What the exercise asks:
Every line below from the one containing "143 188 4.75" through the one containing "178 210 5.10" must be transcribed exactly. Omit all lines outside that stretch.

========

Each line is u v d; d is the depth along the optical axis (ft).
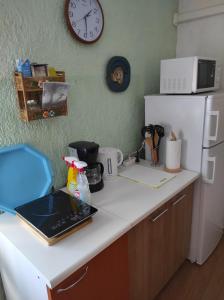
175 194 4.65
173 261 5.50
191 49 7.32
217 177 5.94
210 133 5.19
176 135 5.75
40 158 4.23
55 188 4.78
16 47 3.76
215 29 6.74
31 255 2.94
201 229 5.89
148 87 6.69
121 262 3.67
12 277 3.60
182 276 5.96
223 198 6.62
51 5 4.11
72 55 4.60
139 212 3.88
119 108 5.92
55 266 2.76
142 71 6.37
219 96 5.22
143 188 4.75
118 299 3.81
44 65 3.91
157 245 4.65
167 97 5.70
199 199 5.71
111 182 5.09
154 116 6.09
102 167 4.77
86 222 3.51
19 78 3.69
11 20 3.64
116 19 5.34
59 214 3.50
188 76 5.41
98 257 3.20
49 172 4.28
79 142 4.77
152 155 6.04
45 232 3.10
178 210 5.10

========

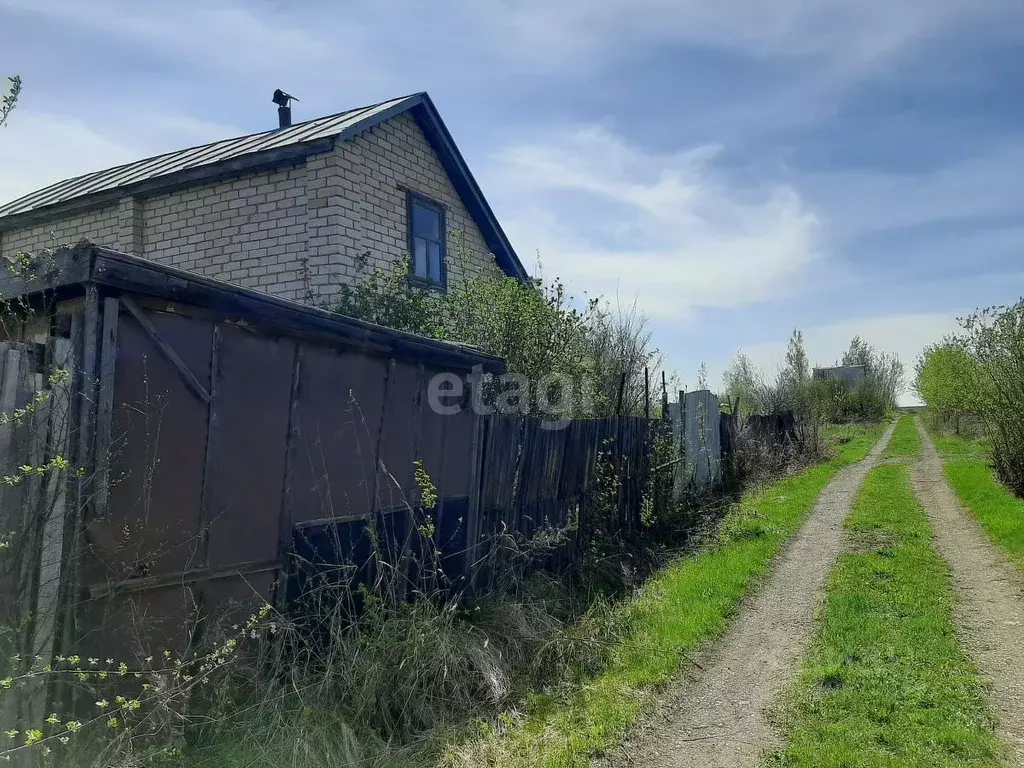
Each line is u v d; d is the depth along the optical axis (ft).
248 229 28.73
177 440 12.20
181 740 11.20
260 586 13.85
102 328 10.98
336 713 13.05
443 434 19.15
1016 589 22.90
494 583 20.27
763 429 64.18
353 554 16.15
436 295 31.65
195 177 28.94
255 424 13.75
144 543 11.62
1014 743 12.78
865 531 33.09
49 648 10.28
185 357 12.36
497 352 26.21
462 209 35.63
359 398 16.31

========

Response box:
143 188 4.75
118 299 3.81
44 65 3.91
157 245 4.65
167 97 5.70
199 199 5.71
111 182 5.09
154 116 6.09
102 167 4.77
86 222 3.51
19 78 3.69
11 20 3.64
116 19 5.34
59 214 3.50
188 76 5.41
98 257 3.20
49 172 4.28
79 142 4.77
152 155 6.04
45 232 3.10
178 210 5.10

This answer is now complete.